Physical therapy is a great health career for those interested in the more physical aspects of patient care, rehabilitation, and helping people get through the injuries and illnesses that can happen in life.
It is a highly demanding profession, but also said to be one of the most valuable and well-regarded where personal satisfaction is concerned, having been named one of the happiest and best jobs overall by US News & World Report magazine in their annual list of #100 Best Jobs.
There is also the option to continue their education and get their physical therapy certification, opening up the possibility for specializing, and even more job opportunities making it easy to see how careers in physical therapy can be a great path for those individuals who are interested in these specialized rehabilitation areas.
Advanced Careers with Physical Therapy Certification
Becoming a board certified physical therapist is the second-highest qualification that you can gain, one which enables them to specialize in a number of different areas of their profession.
It can be a long road to do so, but it is one filled with many different educational opportunities and learning environments. Prior to becoming board certified however, licensed physical therapists must first fulfill a residency in physical therapy.
After becoming board certified, you may then continue in their specialty even further by taking a Fellowship, which is the highest level of education and specialty available to licensed professionals.
Physical Therapy Residency – After completion of all postgraduate schooling and passing their national licensing examination, those holding the degree of Doctor of Physical Therapy (or MPT, or MSPT), then apply for residency in an available program which will provide them with a higher level of “real life” education while actually working as a physical therapist.
Residencies usually last between 9 and 36 months and involve 1500 hours of service in a variety of settings in order to complete the requirements. PT residencies more specialized, currently available in the following areas: Cardiovascular and Pulmonary, Clinical Electrophysiology, Geriatrics, Neurology, Orthopedics, Pediatrics, Sports, Women’s Health, and Wound Care.
Physical Therapy Fellowships – Fellowships provide yet even more experience and education toward a specialty or sub-specialty area. In order to qualify to apply to a fellowship, PTs must have one or more of the following qualifications: they must have graduated a residency program, they must be board-certified, and they must show exceptional clinical skills in an area of specialty to be considered.
If accepted to a fellowship, You will accrue another 6 to 36 months and 1000 hours of more highly specialized learning in one of the following areas: Hand Therapy, Movement Science, Neonatal, Orthopedic Manual Physical Therapy, and Sports – Division 1 Athletics. Many go on to teach, consult, or help to outline future residency and fellowship programs, as well as see patients in their specialty areas.

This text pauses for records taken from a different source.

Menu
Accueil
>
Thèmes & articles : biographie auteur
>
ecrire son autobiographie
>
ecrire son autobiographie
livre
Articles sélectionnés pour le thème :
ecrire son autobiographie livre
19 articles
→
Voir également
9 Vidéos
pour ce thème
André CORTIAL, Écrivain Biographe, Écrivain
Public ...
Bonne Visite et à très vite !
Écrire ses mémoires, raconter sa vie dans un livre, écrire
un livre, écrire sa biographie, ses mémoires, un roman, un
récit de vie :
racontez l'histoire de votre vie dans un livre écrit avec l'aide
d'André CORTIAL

Becoming Certified in a Physical Therapy Specialty
Board approval in through specialty physical therapy certification is overseen and awarded in the US by the American Board of Physical Therapy Specialties (ABPTS), which also maintains a set of standards that residency and fellowship programs must uphold.

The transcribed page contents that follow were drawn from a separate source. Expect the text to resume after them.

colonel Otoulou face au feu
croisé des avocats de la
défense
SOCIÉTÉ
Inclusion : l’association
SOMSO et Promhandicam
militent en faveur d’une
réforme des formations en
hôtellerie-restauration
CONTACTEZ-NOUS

They also dictate the necessary qualifications that you must have in order to become board certified and receive a certification in any of the above-named specialty areas, and provide numerous means for licensed professionals to increase their education and advance their professional development.
Board certification in these areas involves fulfilling all clinical experience and educational requirements, then taking and passing an examination given by the ABPTS.

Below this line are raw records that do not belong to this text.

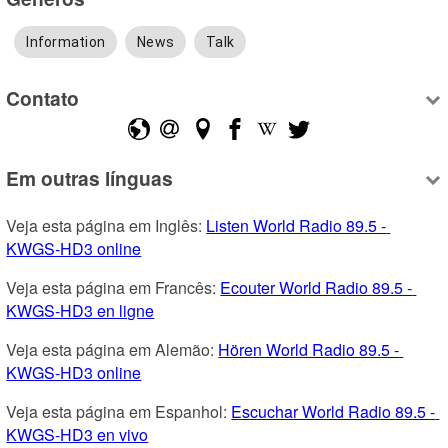
Information
News
Talk
Contato
Em outras línguas
Veja esta página em Inglês: 
Listen World Radio 89.5 - 
KWGS-HD3 online
Veja esta página em Francês: 
Ecouter World Radio 89.5 - 
KWGS-HD3 en ligne
Veja esta página em Alemão: 
Hören World Radio 89.5 - 
KWGS-HD3 online
Veja esta página em Espanhol: 
Escuchar World Radio 89.5 - 
KWGS-HD3 en vivo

Certification is applicable for 10 years, after which those certified must re-test in their specialty, as well as fulfill a number of other qualifications. Failure to obtain re-certification by the date of expiry of the current certification will cause the PT to have their certification removed.
It is possible to – and recommended – for those holding physical therapy certification in any specialty begin their recertification process up to three years before their expiry date.
Although the profession is one that holds great importance the world over, and has seen dramatic growth over recent past years with estimation of continued growth, qualifications and certification practices vary greatly from country to country.
US requirements tend to be stricter than most for PTs there is a shift happening in the world of physical therapy as other countries are beginning to increase their educational and professional requirements, possibly due to increased demand, as well as knowledge of newer and better therapies.